(Supplied entries Opens)

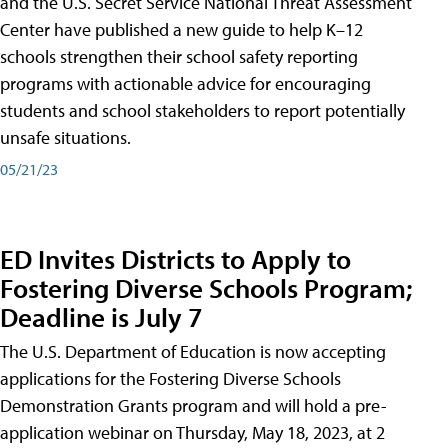
and the U.S. Secret Service National Threat Assessment
Center have published a new guide to help K–12
schools strengthen their school safety reporting
programs with actionable advice for encouraging
students and school stakeholders to report potentially
unsafe situations.
05/21/23
ED Invites Districts to Apply to
Fostering Diverse Schools Program;
Deadline is July 7
The U.S. Department of Education is now accepting
applications for the Fostering Diverse Schools
Demonstration Grants program and will hold a pre-
application webinar on Thursday, May 18, 2023, at 2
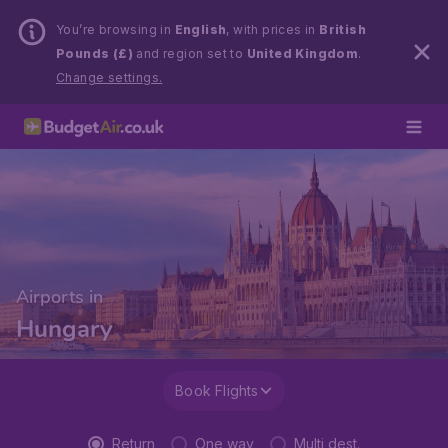
You’re browsing in
English
, with prices in
British
Pounds (£)
and region set to
United Kingdom
.
Change settings.
Airports in
Hungary
Book Flights
Return
One way
Multi dest.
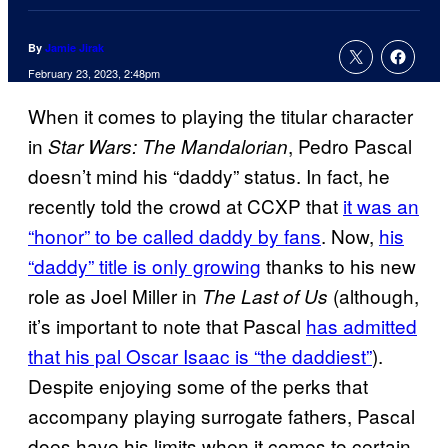
By
Jamie Jirak
February 23, 2023, 2:48pm
When it comes to playing the titular character
in
, Pedro Pascal
Star Wars: The Mandalorian
doesn’t mind his “daddy” status. In fact, he
recently told the crowd at CCXP that
it was an
“honor” to be called daddy by fans
. Now,
his
“daddy” title is only growing
thanks to his new
role as Joel Miller in
(although,
The Last of Us
it’s important to note that Pascal
has admitted
that his pal Oscar Isaac is “the daddiest”
).
Despite enjoying some of the perks that
accompany playing surrogate fathers, Pascal
does have his limits when it comes to certain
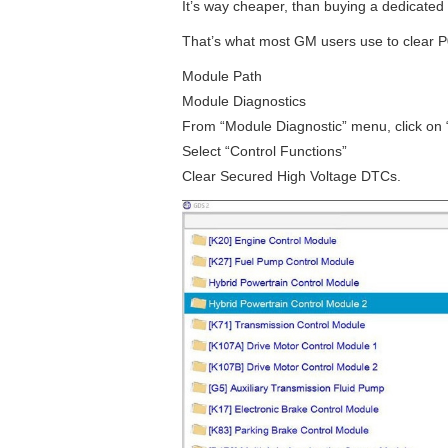
It’s way cheaper, than buying a dedicated
That’s what most GM users use to clear P
Module Path
Module Diagnostics
From “Module Diagnostic” menu, click on
Select “Control Functions”
Clear Secured High Voltage DTCs.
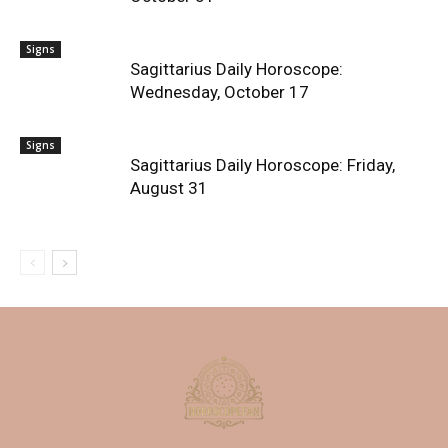
Signs
Sagittarius Daily Horoscope:
Wednesday, October 17
Signs
Sagittarius Daily Horoscope: Friday,
August 31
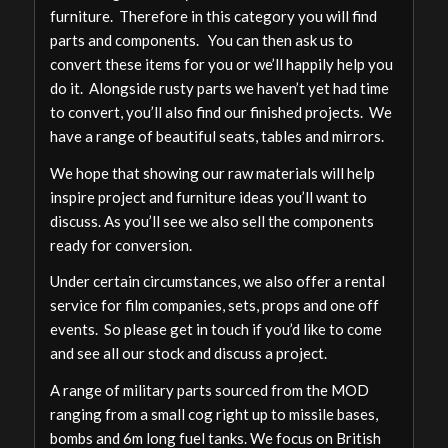
furniture. Therefore in this category you will find
parts and components. You can then ask us to
convert these items for you or we’ll happily help you
do it. Alongside rusty parts we haven’t yet had time
to convert, you’ll also find our finished projects. We
have a range of beautiful seats, tables and mirrors.
We hope that showing our raw materials will help
inspire project and furniture ideas you’ll want to
discuss. As you’ll see we also sell the components
ready for conversion.
Under certain circumstances, we also offer a rental
service for film companies, sets, props and one off
events. So please get in touch if you’d like to come
and see all our stock and discuss a project.
A range of military parts sourced from the MOD
ranging from a small cog right up to missile bases,
bombs and 6m long fuel tanks. We focus on British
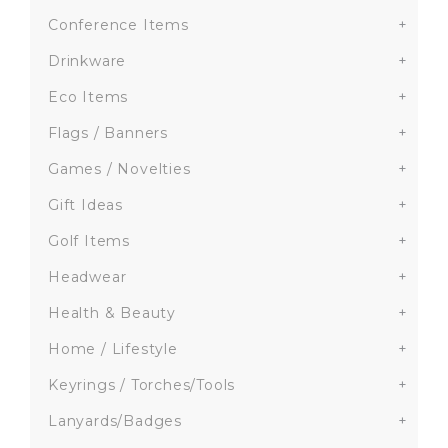
Conference Items
+
Drinkware
+
Eco Items
+
Flags / Banners
+
Games / Novelties
+
Gift Ideas
+
Golf Items
+
Headwear
+
Health & Beauty
+
Home / Lifestyle
+
Keyrings / Torches/Tools
+
Lanyards/Badges
+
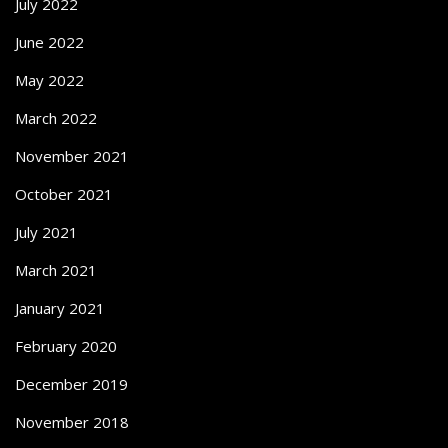
July 2022
June 2022
May 2022
March 2022
November 2021
October 2021
July 2021
March 2021
January 2021
February 2020
December 2019
November 2018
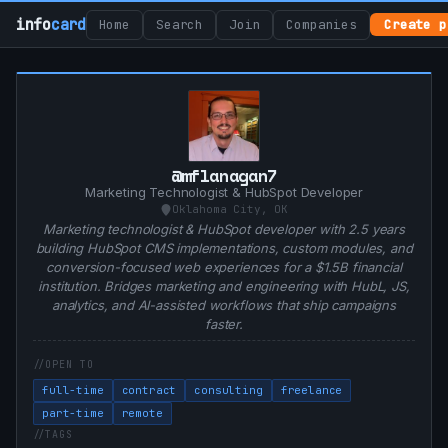
info
card
Home
Search
Join
Companies
Create p
@mflanagan7
Marketing Technologist & HubSpot Developer
Oklahoma City, OK
Marketing technologist & HubSpot developer with 2.5 years
building HubSpot CMS implementations, custom modules, and
conversion-focused web experiences for a $1.5B financial
institution. Bridges marketing and engineering with HubL, JS,
analytics, and AI-assisted workflows that ship campaigns
faster.
OPEN TO
full-time
contract
consulting
freelance
part-time
remote
TAGS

(Supplied entries Closes)

Goal of the exercise: Find and show each line of the listing with the word "February".

Solution below:
February 23, 2023, 2:48pm
February 2020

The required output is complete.